Euthyphron Üzerine

Dursun Çiçek

Dursun Çiçek



Filozofların odağında felsefe ve filozofun olduğu bir siyasî yapı düşünmeleri, özellikle hayatları incelendiğinde tabiidir. Yaşadıkları hayat, onların siyasî ve ahlâkî sistemlerini ve düşüncelerini birinci derecede belirlemiştir. Bu yanıyla Platon ve hocası Sokrates, amelî ve ahlâkî felsefenin en önemli öncüleri olarak ortaya çıkar. Onlar; amele yol açacak bilginin derdinde olarak, siyaseti ve dini, ahlakla iç içe ele almışlardır. Çünkü felsefenin ve felsefî bilginin birinci derecede amacı, insanlara bir hayat tarzı sunmalı ve bilgece yaşamın zeminini oluşturmalıdır. 

Ancak bu durum kolay değildir. Bir tarafta mitolojik izleri hâlâ belirgin olan çok-tanrılı Yunan dinleri ve onun tezahürü olan ahlâk; diğer tarafta ise bilgelerin ve filozofların temellendirmeye çalıştığı felsefî ahlâk vardır.

Yaşadığı dönemde içinde yaşadığı şehirlerin ahlâkî olarak bozulmasına ve bu ikili durumdan mustarip olmasına dikkat çeken Platon, akıl ve bilgi düzleminde idealize ettiği filozof kralın yolunu açmaya çalışır. Çünkü şehirleri ve devletleri ancak akıl ve bilgi düzleminde birleşmiş bir filozof kral düzene koyabilir.

Bunun en önemli yolu ise elbette ki ahlâk-din-hukuk-siyaset ilişkisidir. Bunların birbiriyle irtibatı, onun idealize ettiği düzenin de ufkunu oluşturur.

Euthyphron, Platon’un Sokrates üzerinde bilhassa din-ahlâk ilişkisini diğer deyişle dindarlığı temellendirdiği eseridir.
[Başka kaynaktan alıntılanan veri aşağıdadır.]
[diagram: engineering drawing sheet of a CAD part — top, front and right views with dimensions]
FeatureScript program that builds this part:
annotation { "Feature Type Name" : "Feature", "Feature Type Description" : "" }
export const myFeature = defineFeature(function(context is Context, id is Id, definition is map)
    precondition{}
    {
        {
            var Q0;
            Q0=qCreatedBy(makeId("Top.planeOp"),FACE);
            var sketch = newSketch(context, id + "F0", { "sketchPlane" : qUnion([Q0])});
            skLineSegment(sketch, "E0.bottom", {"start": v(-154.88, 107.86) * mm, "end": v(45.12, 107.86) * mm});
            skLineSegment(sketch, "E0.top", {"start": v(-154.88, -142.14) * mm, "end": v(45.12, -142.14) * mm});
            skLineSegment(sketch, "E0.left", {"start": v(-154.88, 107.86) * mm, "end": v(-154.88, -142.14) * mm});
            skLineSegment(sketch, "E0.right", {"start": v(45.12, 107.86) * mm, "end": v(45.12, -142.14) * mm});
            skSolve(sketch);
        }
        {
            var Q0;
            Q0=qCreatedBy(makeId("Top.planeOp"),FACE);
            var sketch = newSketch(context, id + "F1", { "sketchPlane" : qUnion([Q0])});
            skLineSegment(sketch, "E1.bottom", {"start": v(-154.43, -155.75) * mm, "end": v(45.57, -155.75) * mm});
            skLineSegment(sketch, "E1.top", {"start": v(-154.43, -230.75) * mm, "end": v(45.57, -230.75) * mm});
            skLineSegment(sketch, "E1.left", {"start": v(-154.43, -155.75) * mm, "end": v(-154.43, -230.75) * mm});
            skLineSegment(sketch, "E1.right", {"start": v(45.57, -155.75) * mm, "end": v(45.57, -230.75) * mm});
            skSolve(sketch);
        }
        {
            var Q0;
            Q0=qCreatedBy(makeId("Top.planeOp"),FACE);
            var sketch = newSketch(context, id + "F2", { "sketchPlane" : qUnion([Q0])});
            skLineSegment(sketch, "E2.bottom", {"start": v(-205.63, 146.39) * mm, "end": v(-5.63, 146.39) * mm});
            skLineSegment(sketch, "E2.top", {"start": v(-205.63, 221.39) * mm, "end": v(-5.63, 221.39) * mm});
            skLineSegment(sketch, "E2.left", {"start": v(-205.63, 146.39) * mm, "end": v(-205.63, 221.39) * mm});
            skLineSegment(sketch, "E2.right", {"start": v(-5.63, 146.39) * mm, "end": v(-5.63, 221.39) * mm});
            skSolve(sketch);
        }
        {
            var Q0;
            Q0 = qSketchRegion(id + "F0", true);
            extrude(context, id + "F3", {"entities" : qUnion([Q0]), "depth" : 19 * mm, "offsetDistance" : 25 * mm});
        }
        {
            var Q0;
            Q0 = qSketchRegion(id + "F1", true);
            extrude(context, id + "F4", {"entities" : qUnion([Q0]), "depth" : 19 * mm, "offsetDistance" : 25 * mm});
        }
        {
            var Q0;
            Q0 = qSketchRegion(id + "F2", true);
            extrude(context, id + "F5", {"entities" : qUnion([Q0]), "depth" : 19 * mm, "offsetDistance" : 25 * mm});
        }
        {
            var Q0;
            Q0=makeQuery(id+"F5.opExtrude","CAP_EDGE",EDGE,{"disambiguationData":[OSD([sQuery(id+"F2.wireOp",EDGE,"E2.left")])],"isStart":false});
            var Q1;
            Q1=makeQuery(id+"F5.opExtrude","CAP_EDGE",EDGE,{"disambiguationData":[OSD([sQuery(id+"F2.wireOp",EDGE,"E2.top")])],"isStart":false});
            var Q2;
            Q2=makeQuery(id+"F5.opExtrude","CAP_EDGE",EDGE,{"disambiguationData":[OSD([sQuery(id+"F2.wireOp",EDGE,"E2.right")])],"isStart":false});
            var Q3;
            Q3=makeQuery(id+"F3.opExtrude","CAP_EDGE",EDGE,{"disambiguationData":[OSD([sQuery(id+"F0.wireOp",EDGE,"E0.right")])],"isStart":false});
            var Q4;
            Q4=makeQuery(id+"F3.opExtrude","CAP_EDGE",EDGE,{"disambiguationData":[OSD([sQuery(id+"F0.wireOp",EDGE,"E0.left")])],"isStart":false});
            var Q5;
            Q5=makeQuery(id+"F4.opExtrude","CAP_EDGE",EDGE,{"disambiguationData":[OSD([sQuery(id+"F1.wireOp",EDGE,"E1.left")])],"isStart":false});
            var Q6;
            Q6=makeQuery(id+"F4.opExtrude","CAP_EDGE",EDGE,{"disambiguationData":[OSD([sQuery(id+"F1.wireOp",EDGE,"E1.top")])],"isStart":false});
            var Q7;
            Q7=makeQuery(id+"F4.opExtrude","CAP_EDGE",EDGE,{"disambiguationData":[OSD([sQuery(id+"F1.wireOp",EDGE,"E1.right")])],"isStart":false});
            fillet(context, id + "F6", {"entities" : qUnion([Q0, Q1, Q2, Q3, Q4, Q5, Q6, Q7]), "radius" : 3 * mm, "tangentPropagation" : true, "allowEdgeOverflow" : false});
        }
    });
Sokrates, burada da diğer diyaloglarındaki klasik yöntemini uygular. Herkesin en iyi bildiğini zannettiği meseleyi nasıl bilmedikleri gösterir ve çürütme yöntemiyle, bildiği sanılan şeyi bertaraf ederek gerçeğin ne olduğunu ortaya çıkarır. Bir anlamda gerçeğin önüne perde olan sahte gerçeklikleri ortadan kaldırarak gerçeğin görünmesini sağlar. Diyaloga adını veren Euthyphron, bir bakıma bildiğini zanneden, kendisini dindar kabul eden hatta bir kusurundan dolayı da babasını dinsizlikle suçlayan kişidir.